ロードレースでの活躍とその後のオクムラエンジニアリング

 その後はロードレースで成績を出すまではミニバイクには乗らないと決意。ミニバイクレースのリザルトなども見ないようにし、ロードレースに没頭。TZ250で鈴鹿選手権のノービス250ccクラスでデビューし、その後はSP忠男に入り、93年には全日本選手権の最高峰、IA125ccクラスでチャンピオンを獲得。94年からは世界グランプリに出場。マシンは加藤選手も開発ライダーとして関わり、93年の全日本選手権を制したTZ125で、チームはスペインの英雄、ホルヘ・マルチネス選手率いるTeam ASPER。初の世界グランプリではいきなりトップを走行するという華々しいデビューを果たした(結果は転倒)。現在はヤマハバイクレッスンのインストラクターとして国内のみならず、世界各国を飛び回る多忙な日々を送っている。

今も継承されるオクムラエンジニアリングの心意気

 ちなみにオクムラエンジニアリングはその後、奥村社長がバイクで事故に遭うなど紆余曲折を経て閉業となったが、加藤選手はオクムラエンジニアリングに所蔵されていたチャンバーの型紙(正確には紙ではなくスチール)をいくつか譲り受け、自宅に作業場を設けて当時のオクムラエンジニアリング製チャンバーを復元して制作し、販売も行っている。
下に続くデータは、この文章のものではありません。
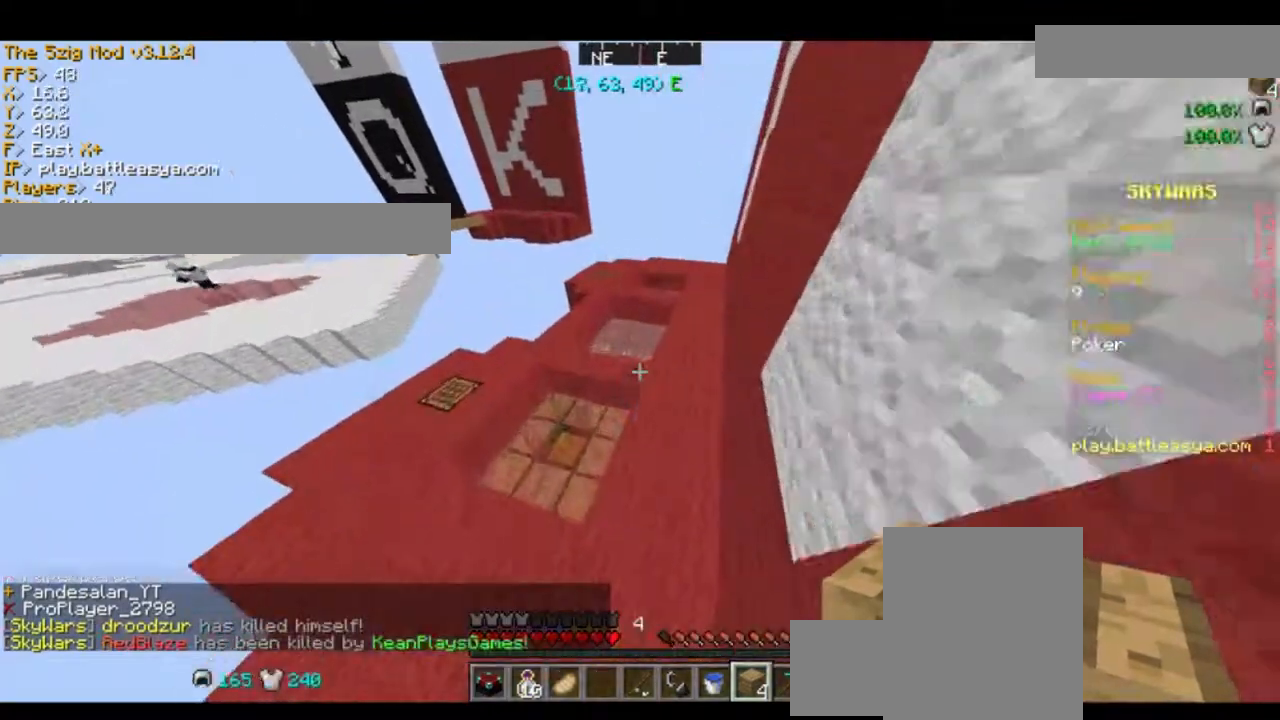
{"keys": ["space", "w"], "mouse": [], "events": [[400, "space", "down"]]}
オクムラエンジニアリングで築いた心意気と趣味の「物作り」によって、オクムラエンジニアリングのプロダクトは、今も加藤選手によって継承されているのだ。

2枚のステッカーについて間違い探し問題です

どちらかが本物で、どちらかが印刷所が間違えて作ったステッカーです。どこが違っていて、どちらが本物でしょう? 回答は記事の最後にて。

「たぶん27V」とメモされたチャンバーの型。この型に合わせて鉄板を切り出し、溶接で繋ぎ合わせることでチャンバーが出来上がる。27VというのはペリカンJOGと呼ばれた初期型のJOG(ヤマハ)で、オクムラエンジニアリングが閉業する際に加藤選手はいくつかの型を譲り受けたという。現在、加藤選手は当時の型で作ったチャンバーを「ADDITIONAL」というアカウント名のヤフーオークションで販売している。
縦型JOGのエンジンとフレームを使用し、フレームはサブフレームで強化。タンクとシートは一体化されており、リヤには剛性の高いアクティブ用ホイール、フロントはアルミホイールにディスクブレーキという装備。チャンバーは菅長を稼ぐトグロタイプで、キャブは京浜のPEφ24mm。
この取材は加藤選手のご自宅で行わせていただいたが、加藤選手は当時のステッカーなども数多く保管しており、イベントのたびに作られていたモトチャンプのステッカーを見せてくれた。

加藤義昌プロフィール

氏名:加藤義昌/生年月日:1965年8月24日生まれ/出身地:京都府京都市/血液型:A型/趣味:物作り。

間違い探しクイズの回答!

上段と下段に合計2個使われている「r」の文字の、右上の部分が丸いのが印刷所が間違えて作ったステッカーで、四角い形状が正しいステッカー。間違えて作られたステッカーを持っていたら、かなり貴重です。

※この記事は月刊モトチャンプ2025年6月号のものを加筆修正したものです。